Sun He, due to the machinations of many powerful people at court, was deposed in 250 and reduced to commoner status. In 252, he was created the Prince of Nanyang, with his princedom at Changsha. However, after Sun Jun became the regent for his brother, the emperor Sun Liang, in 253, Sun Jun forced him to commit suicide. His wife Princess Zhang also committed suicide. When Lady He was offered the opportunity to commit suicide as well, however, she declined — reasoning that someone needed to raise the children, and she was the one who raised Sun Hao and his three younger brothers (by other consorts), Sun De (孫德), Sun Qian (孫謙), and Sun Jun (孫俊 — note different character than the regent).

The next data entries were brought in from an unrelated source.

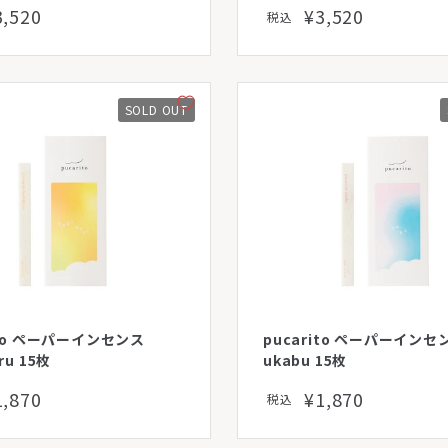
3,520
¥3,520
税込
SOLD OUT
ito ペーパーインセンス
pucarito ペーパーインセ
ru 15枚
ukabu 15枚
1,870
¥1,870
税込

In 264, after the death of the emperor Sun Xiu, a younger brother of Sun He, the officials Puyang Xing (濮陽興) and Zhang Bu chose Sun Hao to be the emperor. He quickly posthumously honoured Sun He as an emperor and honoured Lady He as the empress dowager. Her family became exceedingly powerful during Sun Hao's reign. There was no record of when she died, and she probably survived to see the collapse of the empire under her son's violent and incompetent reign in 280 and its conquest by the Jin Dynasty, but it is not clear.
- Chen, Shou. Records of the Three Kingdoms (Sanguozhi).
- Pei, Songzhi. Annotations to Records of the Three Kingdoms (Sanguozhi zhu).